Doki is a new malware payload that the hackers have been deploying to attack Docker servers, the report by cybersecurity firm Intezer revealed. Unlike previous payloads targeting Docker servers, Doki uses the Dogecoin network to generate its C2 domain address.

Doki is an undetected backdoor for Linux systems, used to execute code by the hackers. It utilizes a unique domain generation algorithm based on Dogecoin, the report revealed. Being multi-threaded, it creates a separate thread upon execution, allowing it to handle all C2 communications.

The hackers are able to control which address the malware contacts by transferring a specific amount of Dogecoin from their digital currency wallet. By controlling the wallet, the hacker is able to switch the domain at will.

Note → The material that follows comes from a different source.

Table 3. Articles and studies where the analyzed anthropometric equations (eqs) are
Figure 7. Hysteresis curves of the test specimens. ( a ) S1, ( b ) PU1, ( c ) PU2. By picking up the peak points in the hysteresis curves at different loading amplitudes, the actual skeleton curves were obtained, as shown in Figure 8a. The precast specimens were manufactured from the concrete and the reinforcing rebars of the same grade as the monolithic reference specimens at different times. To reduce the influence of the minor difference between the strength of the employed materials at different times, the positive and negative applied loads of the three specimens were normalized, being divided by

The use of the Dogecoin database has given Doki an edge over other malware payloads, the report claimed, stating, “Since the blockchain is both immutable and decentralized, this novel method can prove to be quite resilient to both infrastructure takedowns from law enforcement and domain filtering attempts from security products.”

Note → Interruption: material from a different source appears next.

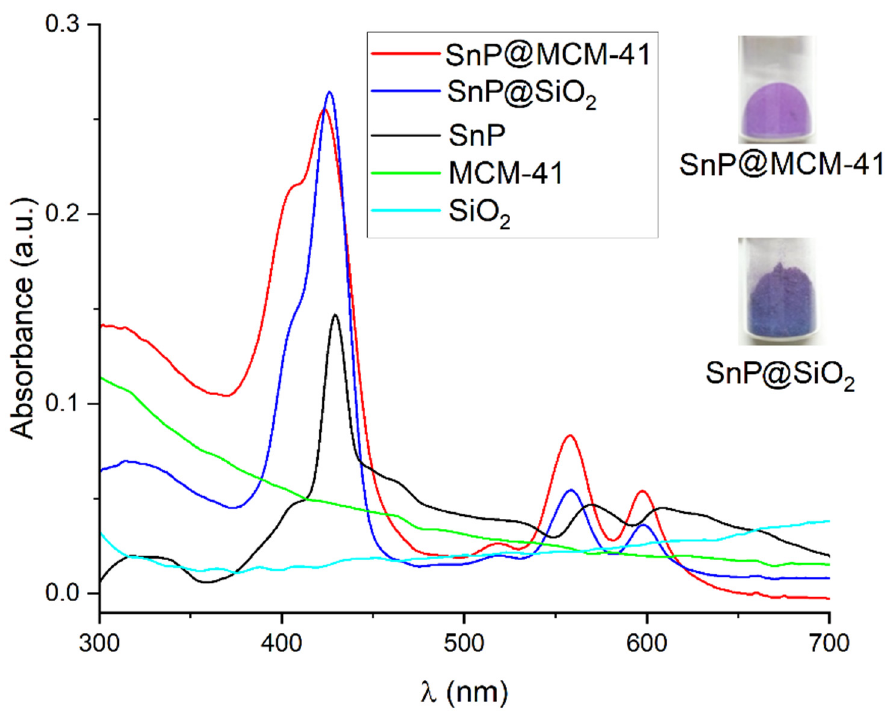
Figure 2. Solid-state UV–vis absorption spectra of SnP , SiO 2 , MCM − 41, SnP@MCM − 41 , and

Doki is deployed through the Ngrok botnet. This highly-effective botnet has been in operation for over two years now. It targets misconfigured Docker API ports and infects them in just a few hours.

Doki has been quite elusive, going for over six months undetected, the report states. This is despite having been uploaded to VirusTotal, a cyber-threat aggregation and analysis platform, on January 14 this year and being scanned multiple times since.

Intezer urged all companies owning container servers in the cloud to fix their configuration to prevent exposure.

Doki isn’t the first malware to exploit a blockchain. In September 2019, Trend Micro discovered that the Glupteba malware was using the BTC blockchain to keep itself alive. If a command and control (C&C) server was shut down, the hackers simply sent a BTC transaction with a new C&C server coded into the OP_RETURN field.